## 作業指示 1
下に示すデータ行のうち、「Is small figurine」を含む行からデータ行の最後までの範囲を、両端を含めて一字一句変えずに出力せよ。

このうち、電源2は、雷電流波形を模した電流を印加可能なインパルスジェネレータであり、複合材料Mの一端に電気的に接続されている。また、電源2の筺体は接地されており、この筺体に複合材料Mの他端が電気的に接続されている。
【0022】
サーモグラフィーカメラ3は、物体から放射される赤外線を捉えてその温度を計測可能なカメラであり、複合材料M表面の温度(温度分布)を計測するように設置されている。
【0023】
コンピュータ4は、サーモグラフィーカメラ3と接続されており、後述するように、このサーモグラフィーカメラ3で計測された複合材料M表面の温度から、複合材料M中に流れる電流を算出する。具体的には、コンピュータ4は、複合材料M表面の温度を電流値に換算する換算データDをメモリ41に記憶しており、この換算データDを用いることで、複合材料M表面の温度から当該複合材料M中に流れる電流を算出する。換算データDは、図2に示すように、複合材料M表面の温度と、複合材料M中に流れる電流との関係を示す曲線であり、後述する8つの繊維方向それぞれについて存在する。この換算データDは、後述する換算データ取得試験によって予め取得されて、メモリ41に記憶されている。また、コンピュータ4は、ディスプレイ5と接続されており、複合材料Mの温度(温度分布)や電流(電流分布)などをディスプレイ5に表示可能となっている。
【0024】
続いて、換算データDを取得する換算データ取得試験について説明する。
図3は、換算データ取得試験における装置レイアウトの概略図であり、図4は、換算データ取得試験の配線図であり、図5は、換算データ取得試験用の供試体である複合材料MTの断面図である。
【0025】
図3及び図4に示すように、換算データ取得試験では、供試体である複合材料MTに疑似雷電流を通電させて、このときの複合材料MT表面の温度と、複合材料MT中の各繊維方向に沿った電流値とを計測する。
【0026】
供試体である複合材料MTは、上述した本試験用の複合材料Mと同様の材料であることは勿論のこと、電流を印加する電極Eを中心として複数の繊維方向へ均等に電流が流れるように設けられる。これは、繊維方向に沿った電流の流れが顕著に現れるのは電極E周辺のみであるためと、複数の繊維方向へ不均等に電流が流れてしまうと、各繊維層から温度計測表面までの距離(つまり熱伝搬の時間差)と電流値とが温度の計測値に複雑に影響し合ってしまうためである。
【0027】
具体的には、図4及び図5に示すように、複合材料MTを、各繊維方向に角部を対応させた正八角形状に形成し、その中央と8つの角部にそれぞれ電極Eを貫通させる。そして、中央から周囲8箇所に向かって電流が流れるように、中央の電極Eに電源2を接続するとともに、周囲8箇所の電極EはGNDラインに接続する。本実施形態では、周囲8箇所の電極Eは、複合材料MTの周囲を囲みつつ接地させたシールド板に接続させている。また、周囲8箇所の電極Eには、各電流値を測定するためのCT(Current Transformer)をそれぞれ取り付ける。なお、電極Eとしては、複合材料MTとの均質な電気的接触特性が得られるもの、例えば導電性のスリーブ付きのファスナーなどを用いることが好ましい。また、電源2からの配線の取り回しは、複合材料MTに均等に電流が流れるように、対象なレイアウトとすることが好ましい。

## 作業指示 2
上の課題文から、「このうち、電源2は、雷電流波」から「測するように設置されている。」までの範囲を、両端を含めて一字一句違えずに返せ。

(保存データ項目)
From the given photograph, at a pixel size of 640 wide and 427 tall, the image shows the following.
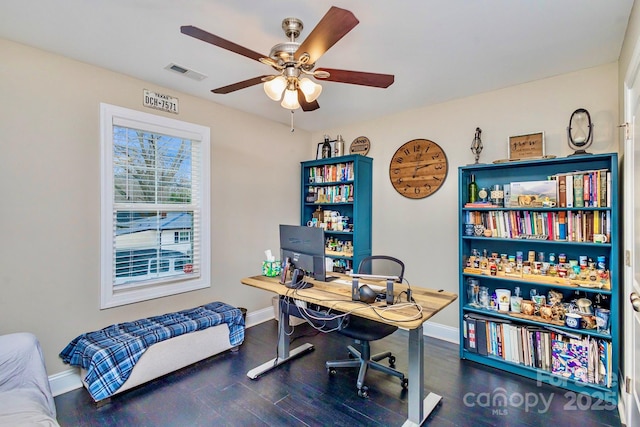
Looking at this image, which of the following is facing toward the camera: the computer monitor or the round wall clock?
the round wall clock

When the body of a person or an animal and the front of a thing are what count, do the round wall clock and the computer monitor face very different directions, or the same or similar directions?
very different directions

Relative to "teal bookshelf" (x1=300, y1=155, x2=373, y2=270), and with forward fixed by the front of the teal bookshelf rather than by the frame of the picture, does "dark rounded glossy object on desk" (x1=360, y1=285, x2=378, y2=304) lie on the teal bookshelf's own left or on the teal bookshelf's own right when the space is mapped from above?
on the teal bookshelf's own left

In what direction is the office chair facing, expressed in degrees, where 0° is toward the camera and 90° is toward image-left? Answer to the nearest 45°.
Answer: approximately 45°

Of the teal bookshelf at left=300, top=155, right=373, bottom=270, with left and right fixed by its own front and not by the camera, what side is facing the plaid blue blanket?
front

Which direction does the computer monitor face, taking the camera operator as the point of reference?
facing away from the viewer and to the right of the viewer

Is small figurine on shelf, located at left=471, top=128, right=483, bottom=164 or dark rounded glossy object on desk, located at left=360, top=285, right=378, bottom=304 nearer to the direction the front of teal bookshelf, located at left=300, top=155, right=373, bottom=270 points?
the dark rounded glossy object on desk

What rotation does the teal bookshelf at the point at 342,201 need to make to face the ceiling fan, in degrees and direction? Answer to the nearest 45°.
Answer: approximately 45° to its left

## 演習の解答 1
Is small figurine on shelf, located at left=471, top=128, right=483, bottom=164 or dark rounded glossy object on desk, located at left=360, top=285, right=378, bottom=304 nearer to the direction the front of teal bookshelf, located at left=300, top=155, right=373, bottom=270 points?
the dark rounded glossy object on desk

What rotation does the teal bookshelf at the point at 342,201 need to make to face the ceiling fan, in degrees and direction? Answer to the nearest 45°.
Answer: approximately 45° to its left

## 演習の解答 2
このうち、電源2は、雷電流波形を模した電流を印加可能なインパルスジェネレータであり、複合材料Mの一端に電気的に接続されている。また、電源2の筺体は接地されており、この筺体に複合材料Mの他端が電気的に接続されている。
【0022】
サーモグラフィーカメラ3は、物体から放射される赤外線を捉えてその温度を計測可能なカメラであり、複合材料M表面の温度(温度分布)を計測するように設置されている。